Managing your career portfolio

ONCE upon a time, it was simple. For most, the career path ahead consisted of a succession of full time jobs of increasing responsibility, sometimes all within the one organisation. The primary aim was either to get promoted up the ranks, or to develop enough experience to move to another organisation with a better opportunity, yet still in a full time role. Job security was not really an issue. And the role your job played in the rest of your life was fairly cut and dried. You essentially thought of your job first as a means of income, and if you did something you enjoyed, then you were lucky.

Today, it’s a different story. The stepping-stones we use to get us to where we want to go don’t just consist of full-time jobs. It’s becoming the norm to utilise the other options available to us – part-time, contract work, consulting, even owning a business.

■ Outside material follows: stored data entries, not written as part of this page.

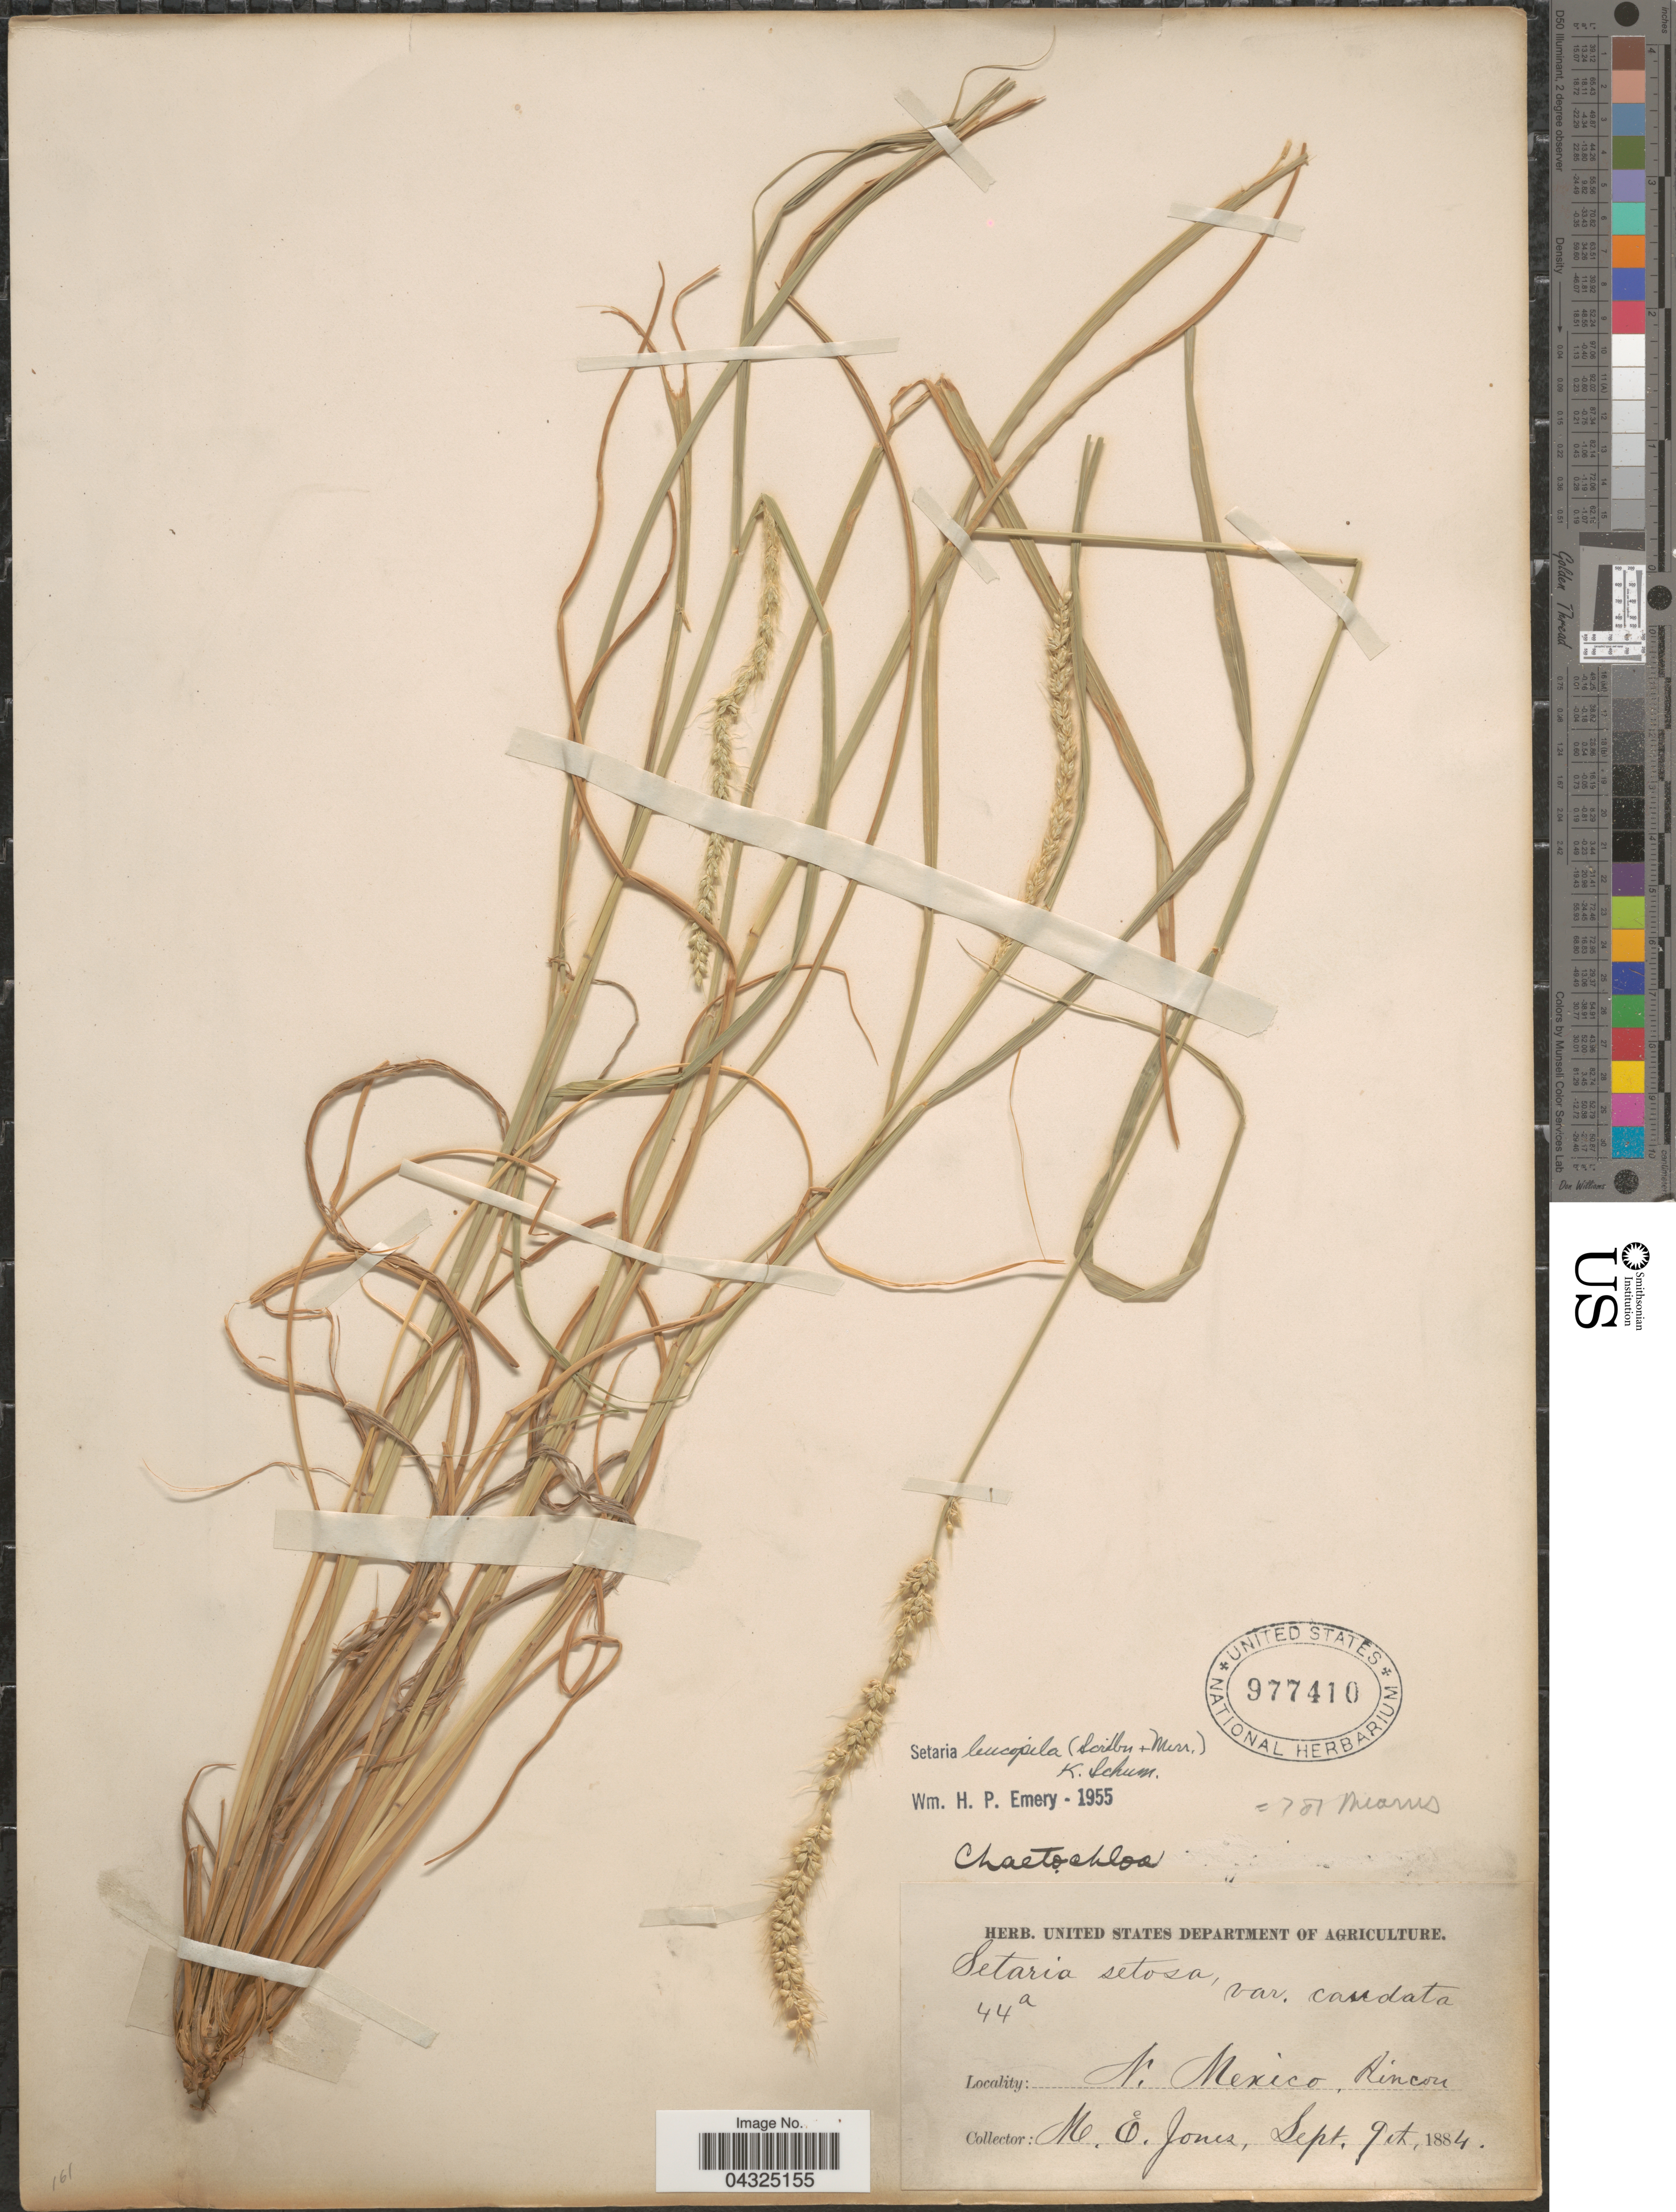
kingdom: Plantae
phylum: Tracheophyta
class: Liliopsida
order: Poales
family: Poaceae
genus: Setaria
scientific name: Setaria leucopila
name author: (Scribn. & Merr.) K. Schum.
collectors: M. E. Jones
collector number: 44a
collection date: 1884-09-09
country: United States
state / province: New Mexico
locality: Rincon.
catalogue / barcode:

Recent statistics show that up to 25 per cent of Australia’s employed workforce does not work in full-time employment – and that number is growing.

Management philosopher Charles Handy suggested a new name for how we can now construct our career. He says to consider your career as portfolio of different types of work, based on what suits your circumstances at different points in your life.

Today’s typical career path looks more like a portfolio. For example, an individual may start off in a full time role for a few years, then do some contracting work while he or she travels in Europe.

Upon returning to Australia they may take up another full-time role to pay off the travel debts, then work as a consultant using their worldly expertise. When kids come along, the best option may be taking a permanent part-time role.

There have been some shifts in our society’s values that are driving these changes. One is the move towards individual sovereignty.

We want to have more control over our lives, to determine when and how we do our work and live our lives.

Another is a shift in the way organisations view workforce utilisation.

To stay competitive, organisations now need an agile, flexible workforce. As a result, they’re becoming more accommodating towards part-time workers and flexible hours.

For example, employees at most of the Big 5 consulting firms are measured on their results, but in many cases they have the freedom to work from home (as long as they still deliver the results).

Having the choice of how we construct our career portfolio is great, as long as we can discern the appropriate method to meet our personal needs and values. How do you know whether becoming a contractor is right for you or not? When is the right time to become a business owner, if at all?

As always, it comes down to knowing yourself. Knowing the pros and cons of each option in relation to your specific requirements.

Or to put it another way, you need to map our where you are, where you want to be, and have a thorough understanding of the leverage the different options can give you to help you get there.

You also need to consider your career values – those things that are important to you at this point in your life. Some examples of career values include material reward, creativity, autonomy, security and status. Choosing a career option that helps you live those values fully is a smart move.

Consider contracting. You may wish to become a contractor, but will it suit you? Contracting offers flexible hours, but you aren’t guaranteed ongoing work. If the company downsizes you’re the first to go. In many cases the work can be monotonous or limited, and it’s usually without significant management responsibility.

Can you afford to take that risk? It all depends on what factors you hold as important. In the case of contracting, consider security, status, and autonomy.

Running your own business can promise huge rewards, but at what cost? If you want to go out on your own because of the lifestyle – think again.

The decision to “go out on your own” should not be founded on illusions of freedom from the boss. If you don’t plan ahead, you business will become the boss – 24 hours a day, seven days a week.

You can find fulfilling work that allows you to have the lifestyle that you want, especially if you are prepared to consider other career options besides full-time work.

But beware of the pros and cons before making the leap.

Message: Career goals can be achieved via a wide choice of employment vehicles. While it is easier than ever to jump between the different forms of employment, it pays to be aware of the pros and cons of each choice.